Et si l’Occident prône l’attrition, l’annihilation de l’ennemi, la pensée chinoise vise à retourner, puis à intégrer l’adversaire. Au plan politique, elle le démontre à plusieurs reprises en absorbant les peuples mongols (dynastie Yuan) et mandchous (dynastie Qin) qui l’avaient pourtant conquise. Au plan militaire, elle le prouve par une longue tradition d’assimilation des armées adverses. Ainsi, l’approche chinoise diffère fondamentalement de la vision occidentale parce qu’elle considère la guerre comme un objet et non un sujet. Pour la première, elle est un outil périphérique de la stratégie, qu’il faut utiliser par pragmatisme et en dernier recours. Pour la seconde, elle constitue le cœur d’une stratégie générale, qui subordonne tous les autres moyens à ces fins.[14]
 Philippe GENNEQUIN
La réflexion stratégique chinoise est donc dominée par l’institutionnalisation et la légitimation des formes non orthodoxes de la guerre, visant au mieux à éviter l’affrontement ; au pire, à rendre la victoire inéluctable. Favorisant l’approche indirecte, elle prône la flexibilité et le pragmatisme des postures, car l’effet s’accomplit dans le contrôle de l’événement, plus que dans l’imposition d’une situation.


[1]Jean Lévi (traduction et commentaires), Les sept traités de la guerre, Hachette littératures, Paris, 2008, p. 72.
[2]Le chapitre XIII de l’Art de la guerre est intégralement dédié à l’espionnage.
[3]Jean Lévi, Op cit, p. 524.
[4]Comme le précise Jean Lévi, dans son exégèse des Six arcanes stratégiques ou Lieu Tao, le chapitre XV, intitulé « Sape par les moyens civils », décrit des techniques de déstabilisation de l’ennemi, en s’appuyant sur les plus bas instincts de l’individu.

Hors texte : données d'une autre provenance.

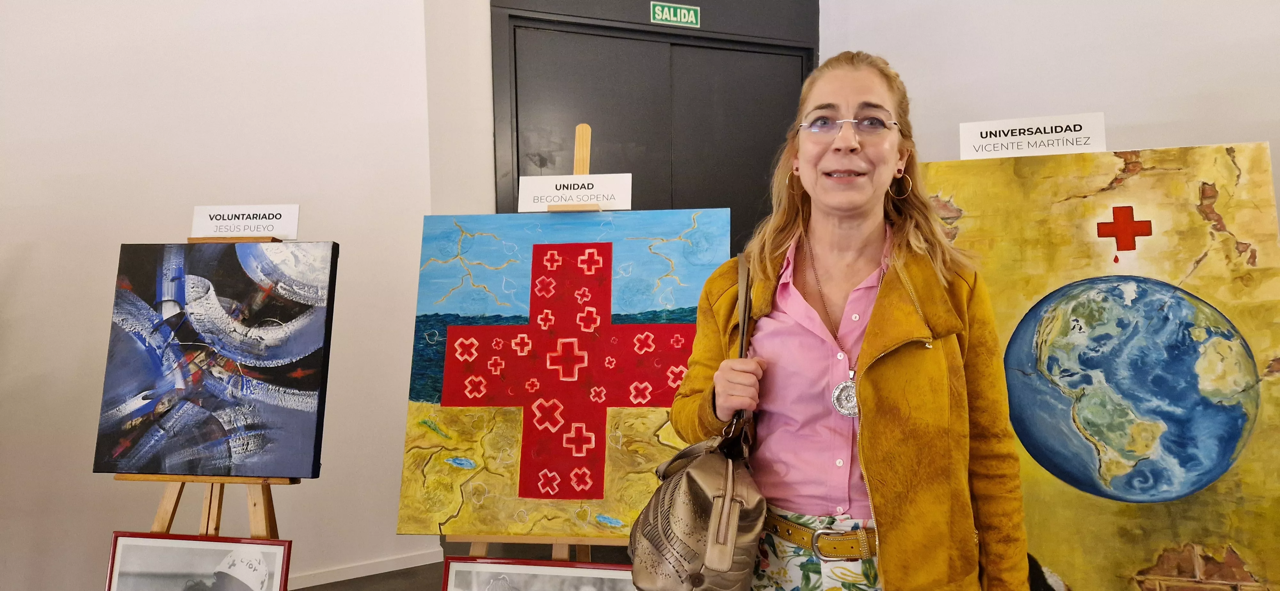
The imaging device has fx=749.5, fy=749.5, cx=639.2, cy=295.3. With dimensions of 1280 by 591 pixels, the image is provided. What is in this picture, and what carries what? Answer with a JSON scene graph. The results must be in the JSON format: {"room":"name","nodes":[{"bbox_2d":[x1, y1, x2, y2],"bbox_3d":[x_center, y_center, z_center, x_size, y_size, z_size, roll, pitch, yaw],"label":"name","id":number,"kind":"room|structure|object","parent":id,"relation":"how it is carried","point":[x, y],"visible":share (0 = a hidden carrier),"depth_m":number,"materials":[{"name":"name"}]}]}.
{"room":"museum","nodes":[
{"label":"museum","id":0,"kind":"room"},
{"bbox_2d":[0,0,443,590],"bbox_3d":[-2.835,-0.401,2.544,3.788,3.406,0.232,-1,2,-20],"label":"left wall","id":1,"kind":"structure","parent":0,"point":[32,137],"depth_m":2.97,"materials":[{"name":"white paint"}]},
{"bbox_2d":[284,548,443,590],"bbox_3d":[-1.460,1.220,3.039,0.730,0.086,0.616,-1,2,-20],"label":"baseboard","id":2,"kind":"structure","parent":1,"relation":"attached to","point":[337,575],"depth_m":3.28,"materials":[{"name":"white paint"}]},
{"bbox_2d":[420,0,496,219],"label":"back wall","id":3,"kind":"structure","parent":0,"point":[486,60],"depth_m":3.49,"materials":[{"name":"white paint"}]},
{"bbox_2d":[485,0,820,250],"bbox_3d":[0.136,-0.117,3.852,1.606,3.045,0.253,-1,2,-20],"label":"door","id":4,"kind":"structure","parent":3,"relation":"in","point":[518,159],"depth_m":3.80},
{"bbox_2d":[649,0,700,26],"bbox_3d":[0.182,-1.437,3.832,0.248,0.108,0.014,-1,2,-20],"label":"exit sign","id":5,"kind":"object","parent":4,"relation":"attached to","point":[671,17],"visible":0.98,"depth_m":3.83,"materials":[{"name":"green plastic"}]},
{"bbox_2d":[293,543,641,590],"bbox_3d":[-0.115,1.351,0.825,6.194,0.119,5.689,-1,2,-20],"label":"floor","id":6,"kind":"structure","parent":0,"point":[314,590],"depth_m":3.30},
{"bbox_2d":[110,234,298,590],"bbox_3d":[-1.230,0.490,2.257,0.545,1.558,0.600,-1,2,-20],"label":"easel","id":7,"kind":"object","parent":6,"relation":"on","point":[261,493],"visible":0.37,"depth_m":2.19,"materials":[{"name":"brown wood"}]},
{"bbox_2d":[105,532,291,590],"bbox_3d":[-1.276,0.862,2.158,0.564,0.334,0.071,-1,2,-20],"label":"framed photograph","id":8,"kind":"object","parent":7,"relation":"on","point":[253,547],"visible":0.99,"depth_m":2.15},
{"bbox_2d":[93,241,340,476],"bbox_3d":[-1.268,0.184,2.249,0.810,0.694,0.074,-1,2,-20],"label":"painting","id":9,"kind":"object","parent":7,"relation":"on","point":[209,386],"visible":0.98,"depth_m":2.23,"materials":[{"name":"blue paint"}]},
{"bbox_2d":[189,204,301,240],"bbox_3d":[-1.188,-0.219,2.269,0.253,0.098,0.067,-1,2,-20],"label":"sign","id":10,"kind":"object","parent":7,"relation":"on","point":[286,227],"visible":0.98,"depth_m":2.26,"materials":[{"name":"white paper"}]},
{"bbox_2d":[458,128,616,568],"bbox_3d":[-0.233,0.357,2.199,0.563,1.806,0.625,-1,2,-20],"label":"easel","id":11,"kind":"object","parent":6,"relation":"on","point":[585,147],"visible":0.35,"depth_m":2.17,"materials":[{"name":"brown wood"}]},
{"bbox_2d":[440,557,639,590],"bbox_3d":[-0.209,0.851,1.997,0.661,0.288,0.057,-1,2,-20],"label":"framed picture","id":12,"kind":"object","parent":11,"relation":"on","point":[452,565],"visible":0.98,"depth_m":2.00},
{"bbox_2d":[397,210,730,537],"bbox_3d":[-0.196,0.220,2.148,0.943,0.880,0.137,-1,2,-20],"label":"painting","id":13,"kind":"object","parent":11,"relation":"on","point":[518,295],"visible":0.92,"depth_m":2.13},
{"bbox_2d":[515,173,633,211],"bbox_3d":[-0.187,-0.294,2.176,0.372,0.108,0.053,-1,2,-20],"label":"sign","id":14,"kind":"object","parent":11,"relation":"on","point":[614,192],"visible":0.91,"depth_m":2.17,"materials":[{"name":"white paper"}]},
{"bbox_2d":[668,48,1034,590],"bbox_3d":[0.445,0.357,1.686,0.666,1.707,0.732,-1,2,-20],"label":"woman","id":15,"kind":"object","parent":6,"relation":"on","point":[871,328],"visible":0.97,"depth_m":1.55},
{"bbox_2d":[627,253,766,590],"bbox_3d":[0.137,0.273,1.551,0.300,0.619,0.424,-1,2,-20],"label":"handbag","id":16,"kind":"object","parent":15,"relation":"hanging from","point":[688,472],"visible":0.97,"depth_m":1.42,"materials":[{"name":"leather"}]},
{"bbox_2d":[929,144,1279,590],"bbox_3d":[1.278,0.271,2.147,0.938,1.317,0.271,-1,2,-20],"label":"painting","id":17,"kind":"object","parent":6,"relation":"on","point":[1201,149],"visible":0.93,"depth_m":2.09,"materials":[{"name":"multicoloured paint"}]},
{"bbox_2d":[958,112,1107,159],"bbox_3d":[1.132,-0.450,2.146,0.391,0.117,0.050,-1,2,-20],"label":"sign","id":18,"kind":"object","parent":17,"relation":"on","point":[1012,141],"visible":0.94,"depth_m":2.14,"materials":[{"name":"white paper"}]},
{"bbox_2d":[822,0,1279,222],"bbox_3d":[2.069,-0.660,2.735,0.396,3.447,2.038,-1,2,-20],"label":"right wall","id":19,"kind":"structure","parent":0,"point":[1100,89],"depth_m":3.17,"materials":[{"name":"white paint"}]}
]}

[5]Platon, Protagoras, 321c.
[6]Dans l’Anabase, Xénophon relate l’expédition des « Dix Mille » (Vème siècle avant JC), qui voit l’incursion de mercenaires grecs en territoire perse, puis leur catastrophique retraite.
[7]Il suffit de s’en convaincre avec l’ouvrage de Daniel Appriou, véritable florilège de la ruse occidentale (Daniel Appriou, Ruses et stratagèmes de l’histoire, Saint-Amand Montrond, Le Pré aux Clercs, 2000, 205 p.).

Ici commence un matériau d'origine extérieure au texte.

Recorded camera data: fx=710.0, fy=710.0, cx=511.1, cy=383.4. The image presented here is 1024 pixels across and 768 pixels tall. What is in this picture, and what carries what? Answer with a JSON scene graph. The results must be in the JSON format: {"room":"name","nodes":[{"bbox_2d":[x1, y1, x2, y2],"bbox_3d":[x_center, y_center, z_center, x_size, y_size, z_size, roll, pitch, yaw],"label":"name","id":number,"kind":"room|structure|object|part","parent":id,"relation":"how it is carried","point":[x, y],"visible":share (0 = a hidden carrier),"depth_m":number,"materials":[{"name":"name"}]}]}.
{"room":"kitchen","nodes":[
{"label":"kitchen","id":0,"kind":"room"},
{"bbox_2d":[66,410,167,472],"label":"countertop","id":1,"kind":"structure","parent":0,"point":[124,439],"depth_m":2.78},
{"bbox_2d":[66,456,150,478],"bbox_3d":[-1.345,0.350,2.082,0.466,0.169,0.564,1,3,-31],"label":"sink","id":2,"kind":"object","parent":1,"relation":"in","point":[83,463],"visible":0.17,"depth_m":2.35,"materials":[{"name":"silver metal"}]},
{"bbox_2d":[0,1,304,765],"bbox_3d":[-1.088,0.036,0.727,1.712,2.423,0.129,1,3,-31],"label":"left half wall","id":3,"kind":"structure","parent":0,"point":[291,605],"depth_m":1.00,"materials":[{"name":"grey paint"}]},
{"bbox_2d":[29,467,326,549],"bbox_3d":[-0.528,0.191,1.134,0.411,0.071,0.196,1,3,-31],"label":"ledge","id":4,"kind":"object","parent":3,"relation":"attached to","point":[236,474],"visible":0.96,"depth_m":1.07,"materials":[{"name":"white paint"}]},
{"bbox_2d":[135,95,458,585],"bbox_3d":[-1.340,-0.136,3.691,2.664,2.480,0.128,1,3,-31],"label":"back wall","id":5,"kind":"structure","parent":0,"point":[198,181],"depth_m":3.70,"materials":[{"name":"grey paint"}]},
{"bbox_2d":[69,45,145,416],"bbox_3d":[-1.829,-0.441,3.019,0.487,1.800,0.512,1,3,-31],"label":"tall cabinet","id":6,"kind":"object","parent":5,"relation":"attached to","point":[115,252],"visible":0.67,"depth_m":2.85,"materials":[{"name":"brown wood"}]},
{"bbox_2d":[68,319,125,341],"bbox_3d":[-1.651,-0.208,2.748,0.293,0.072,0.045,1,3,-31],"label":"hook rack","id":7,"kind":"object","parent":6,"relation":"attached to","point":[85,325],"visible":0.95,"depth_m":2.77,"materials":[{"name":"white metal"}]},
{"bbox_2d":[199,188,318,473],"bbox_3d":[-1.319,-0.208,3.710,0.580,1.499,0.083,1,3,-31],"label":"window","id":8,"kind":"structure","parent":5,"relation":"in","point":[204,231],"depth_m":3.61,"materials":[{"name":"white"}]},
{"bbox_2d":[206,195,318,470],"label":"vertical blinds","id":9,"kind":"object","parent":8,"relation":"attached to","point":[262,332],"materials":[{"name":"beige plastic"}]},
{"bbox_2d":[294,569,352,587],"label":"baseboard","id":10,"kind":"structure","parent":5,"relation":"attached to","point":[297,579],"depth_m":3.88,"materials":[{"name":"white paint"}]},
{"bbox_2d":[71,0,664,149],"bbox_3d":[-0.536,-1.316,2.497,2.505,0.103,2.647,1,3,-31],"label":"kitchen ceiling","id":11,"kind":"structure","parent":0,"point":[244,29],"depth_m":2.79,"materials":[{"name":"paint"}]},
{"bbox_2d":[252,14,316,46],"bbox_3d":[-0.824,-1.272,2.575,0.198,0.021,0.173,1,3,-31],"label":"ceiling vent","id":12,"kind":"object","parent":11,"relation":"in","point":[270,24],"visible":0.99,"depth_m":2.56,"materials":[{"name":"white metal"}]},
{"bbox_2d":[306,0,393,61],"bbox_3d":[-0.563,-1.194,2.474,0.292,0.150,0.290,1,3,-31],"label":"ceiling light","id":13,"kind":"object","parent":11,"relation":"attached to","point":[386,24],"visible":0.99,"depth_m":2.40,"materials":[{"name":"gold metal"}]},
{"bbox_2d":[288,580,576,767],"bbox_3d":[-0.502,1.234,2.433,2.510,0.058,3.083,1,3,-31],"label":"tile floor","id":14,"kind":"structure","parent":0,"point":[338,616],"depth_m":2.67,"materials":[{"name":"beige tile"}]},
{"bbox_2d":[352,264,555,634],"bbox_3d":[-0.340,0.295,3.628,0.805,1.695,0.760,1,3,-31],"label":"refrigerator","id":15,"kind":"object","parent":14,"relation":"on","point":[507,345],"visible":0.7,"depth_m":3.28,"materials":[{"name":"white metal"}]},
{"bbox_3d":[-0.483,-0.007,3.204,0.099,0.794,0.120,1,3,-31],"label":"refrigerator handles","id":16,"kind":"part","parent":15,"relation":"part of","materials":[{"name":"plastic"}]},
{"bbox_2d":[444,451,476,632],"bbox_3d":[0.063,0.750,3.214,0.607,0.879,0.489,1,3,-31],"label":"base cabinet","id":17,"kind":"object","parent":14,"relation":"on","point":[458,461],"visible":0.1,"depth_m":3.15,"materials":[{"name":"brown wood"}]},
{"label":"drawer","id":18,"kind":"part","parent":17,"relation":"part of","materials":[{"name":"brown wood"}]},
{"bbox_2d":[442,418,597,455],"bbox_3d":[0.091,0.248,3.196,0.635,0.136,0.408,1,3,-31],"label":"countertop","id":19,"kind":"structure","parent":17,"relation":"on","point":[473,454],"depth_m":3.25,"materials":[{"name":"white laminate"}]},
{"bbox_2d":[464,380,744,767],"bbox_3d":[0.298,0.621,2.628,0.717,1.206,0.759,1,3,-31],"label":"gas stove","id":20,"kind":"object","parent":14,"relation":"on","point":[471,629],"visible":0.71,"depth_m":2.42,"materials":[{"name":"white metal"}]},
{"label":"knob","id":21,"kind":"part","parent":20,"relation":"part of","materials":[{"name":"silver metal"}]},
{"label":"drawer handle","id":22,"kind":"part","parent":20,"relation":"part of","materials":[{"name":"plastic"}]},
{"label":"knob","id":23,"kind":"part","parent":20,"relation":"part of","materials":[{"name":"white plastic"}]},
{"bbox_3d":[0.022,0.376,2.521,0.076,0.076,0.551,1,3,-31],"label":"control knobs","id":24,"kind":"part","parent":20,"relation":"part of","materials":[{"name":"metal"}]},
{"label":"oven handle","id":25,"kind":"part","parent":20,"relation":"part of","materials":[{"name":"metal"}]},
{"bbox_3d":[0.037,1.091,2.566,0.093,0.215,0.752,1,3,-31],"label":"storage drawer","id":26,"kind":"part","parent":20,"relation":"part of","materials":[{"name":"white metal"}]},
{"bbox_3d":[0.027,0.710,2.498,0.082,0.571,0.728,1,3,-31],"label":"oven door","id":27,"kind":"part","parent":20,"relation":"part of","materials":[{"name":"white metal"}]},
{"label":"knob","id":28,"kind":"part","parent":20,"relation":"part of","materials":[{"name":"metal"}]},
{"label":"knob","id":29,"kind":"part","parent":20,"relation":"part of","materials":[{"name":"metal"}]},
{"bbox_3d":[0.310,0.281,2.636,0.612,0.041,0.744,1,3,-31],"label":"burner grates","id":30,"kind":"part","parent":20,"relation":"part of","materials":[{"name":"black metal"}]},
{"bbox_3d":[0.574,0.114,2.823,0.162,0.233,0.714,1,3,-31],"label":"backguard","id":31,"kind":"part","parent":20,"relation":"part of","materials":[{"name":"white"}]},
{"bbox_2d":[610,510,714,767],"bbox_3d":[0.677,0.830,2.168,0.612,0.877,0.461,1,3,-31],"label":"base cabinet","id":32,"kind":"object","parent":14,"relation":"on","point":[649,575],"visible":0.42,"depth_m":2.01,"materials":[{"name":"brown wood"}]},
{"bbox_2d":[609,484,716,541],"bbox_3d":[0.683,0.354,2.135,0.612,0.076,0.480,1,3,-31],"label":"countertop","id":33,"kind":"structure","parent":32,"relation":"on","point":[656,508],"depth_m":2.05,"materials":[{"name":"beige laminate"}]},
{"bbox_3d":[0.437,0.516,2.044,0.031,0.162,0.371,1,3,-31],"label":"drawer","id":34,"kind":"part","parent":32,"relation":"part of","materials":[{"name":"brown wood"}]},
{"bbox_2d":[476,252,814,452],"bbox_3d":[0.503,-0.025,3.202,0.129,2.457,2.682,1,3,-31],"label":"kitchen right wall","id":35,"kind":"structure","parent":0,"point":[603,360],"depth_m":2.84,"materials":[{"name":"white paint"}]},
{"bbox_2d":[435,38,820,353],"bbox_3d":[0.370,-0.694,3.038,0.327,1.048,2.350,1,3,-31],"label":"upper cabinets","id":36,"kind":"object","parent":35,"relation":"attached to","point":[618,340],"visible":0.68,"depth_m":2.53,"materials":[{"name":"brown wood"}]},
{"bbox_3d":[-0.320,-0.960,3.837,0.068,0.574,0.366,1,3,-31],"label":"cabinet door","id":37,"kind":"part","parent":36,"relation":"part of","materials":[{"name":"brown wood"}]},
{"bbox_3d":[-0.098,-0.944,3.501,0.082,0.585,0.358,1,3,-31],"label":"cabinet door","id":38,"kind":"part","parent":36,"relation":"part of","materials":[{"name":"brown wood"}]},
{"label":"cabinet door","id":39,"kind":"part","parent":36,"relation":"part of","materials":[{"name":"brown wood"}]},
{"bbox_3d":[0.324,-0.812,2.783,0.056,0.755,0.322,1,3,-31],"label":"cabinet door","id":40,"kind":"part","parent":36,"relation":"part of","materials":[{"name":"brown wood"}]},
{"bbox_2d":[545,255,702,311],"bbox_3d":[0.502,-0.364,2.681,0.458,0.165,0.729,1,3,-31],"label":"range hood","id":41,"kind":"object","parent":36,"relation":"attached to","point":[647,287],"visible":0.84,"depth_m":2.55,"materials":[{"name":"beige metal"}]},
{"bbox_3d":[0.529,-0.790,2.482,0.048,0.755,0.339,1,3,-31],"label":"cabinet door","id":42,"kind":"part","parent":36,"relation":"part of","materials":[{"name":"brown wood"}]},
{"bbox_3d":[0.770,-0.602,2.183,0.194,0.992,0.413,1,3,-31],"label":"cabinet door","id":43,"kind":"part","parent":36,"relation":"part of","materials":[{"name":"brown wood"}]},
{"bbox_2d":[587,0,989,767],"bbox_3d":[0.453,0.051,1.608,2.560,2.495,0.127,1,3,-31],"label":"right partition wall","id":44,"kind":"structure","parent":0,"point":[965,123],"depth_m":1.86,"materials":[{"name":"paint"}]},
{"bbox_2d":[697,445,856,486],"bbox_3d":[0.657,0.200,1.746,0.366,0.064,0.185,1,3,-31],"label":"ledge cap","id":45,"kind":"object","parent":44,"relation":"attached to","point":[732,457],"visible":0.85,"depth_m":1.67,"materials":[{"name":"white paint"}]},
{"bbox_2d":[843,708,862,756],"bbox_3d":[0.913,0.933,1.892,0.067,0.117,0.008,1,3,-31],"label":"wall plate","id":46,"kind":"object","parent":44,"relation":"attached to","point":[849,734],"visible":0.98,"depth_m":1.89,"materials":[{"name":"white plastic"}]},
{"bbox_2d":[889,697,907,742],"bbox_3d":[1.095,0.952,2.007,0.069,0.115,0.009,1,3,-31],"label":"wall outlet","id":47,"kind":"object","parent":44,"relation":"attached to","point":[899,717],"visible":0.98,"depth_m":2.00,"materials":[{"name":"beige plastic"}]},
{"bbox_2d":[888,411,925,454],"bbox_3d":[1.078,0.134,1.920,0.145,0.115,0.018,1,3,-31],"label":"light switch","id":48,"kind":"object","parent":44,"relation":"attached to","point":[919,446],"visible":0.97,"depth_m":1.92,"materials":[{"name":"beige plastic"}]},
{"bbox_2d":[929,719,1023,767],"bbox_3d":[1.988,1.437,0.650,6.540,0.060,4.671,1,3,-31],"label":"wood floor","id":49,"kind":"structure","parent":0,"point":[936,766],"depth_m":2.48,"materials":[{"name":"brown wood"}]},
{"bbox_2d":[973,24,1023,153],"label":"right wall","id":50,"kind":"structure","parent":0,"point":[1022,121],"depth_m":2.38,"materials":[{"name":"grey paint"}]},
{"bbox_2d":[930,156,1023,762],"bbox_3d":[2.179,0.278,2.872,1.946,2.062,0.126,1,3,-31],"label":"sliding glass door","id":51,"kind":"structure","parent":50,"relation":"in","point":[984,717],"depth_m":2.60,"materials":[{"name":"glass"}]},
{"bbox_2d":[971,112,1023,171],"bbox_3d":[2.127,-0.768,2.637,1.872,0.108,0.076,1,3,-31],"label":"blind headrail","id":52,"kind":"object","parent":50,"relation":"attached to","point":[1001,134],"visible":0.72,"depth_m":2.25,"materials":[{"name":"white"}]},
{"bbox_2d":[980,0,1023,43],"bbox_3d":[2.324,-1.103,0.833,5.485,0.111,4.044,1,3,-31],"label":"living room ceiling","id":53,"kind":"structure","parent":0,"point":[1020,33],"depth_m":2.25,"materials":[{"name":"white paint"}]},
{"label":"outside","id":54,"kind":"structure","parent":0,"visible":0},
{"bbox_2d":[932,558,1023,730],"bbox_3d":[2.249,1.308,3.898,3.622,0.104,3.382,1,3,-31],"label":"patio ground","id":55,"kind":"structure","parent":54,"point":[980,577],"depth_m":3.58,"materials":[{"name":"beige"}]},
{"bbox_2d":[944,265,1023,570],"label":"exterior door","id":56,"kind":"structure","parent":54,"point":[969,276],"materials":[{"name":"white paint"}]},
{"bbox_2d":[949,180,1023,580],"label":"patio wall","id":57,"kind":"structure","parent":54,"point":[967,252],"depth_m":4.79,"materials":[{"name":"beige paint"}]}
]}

[8]Carl von Clausewitz (1780-1831) est un officier qui participe à la réforme de l’armée prussienne, entreprise par la commission Scharnhorst. Directeur de l’académie militaire de Berlin de 1815 à 1830, il rédige au cours de cette période Vom Krieg [De la guerre], ouvrage central dans la réflexion stratégique occidentale.
[9]Antoine Henri de Jomini (1779-1869) est successivement chef d’état-major du maréchal Ney, puis aide de camp d’Alexandre Ier, empereur de Russie. Il théorise dans son Traité des grandes opérations militaires les mouvements des troupes en différenciant les lignes d’opérations des lignes de ravitaillement.
[10]Sun Tzu, L’Art de la guerre, (traduction de Francis Wang), Paris, Flammarion, 1972, p.101.
[11]Cité dans Jean Lévi, Les sept traités de la guerre, 2008, p. 61.
[12]Carl von Clausewitz, On War, Oxford, Oxford University Press, 2007, p. 252.
[13]Sun Tzu, op. cit, p.7.
[14]Ce paradigme de la guerre n’est plus valide depuis la fin de la Seconde Guerre mondiale, mais il demeure dominant quand on examine l’histoire militaire occidentale sur le temps long.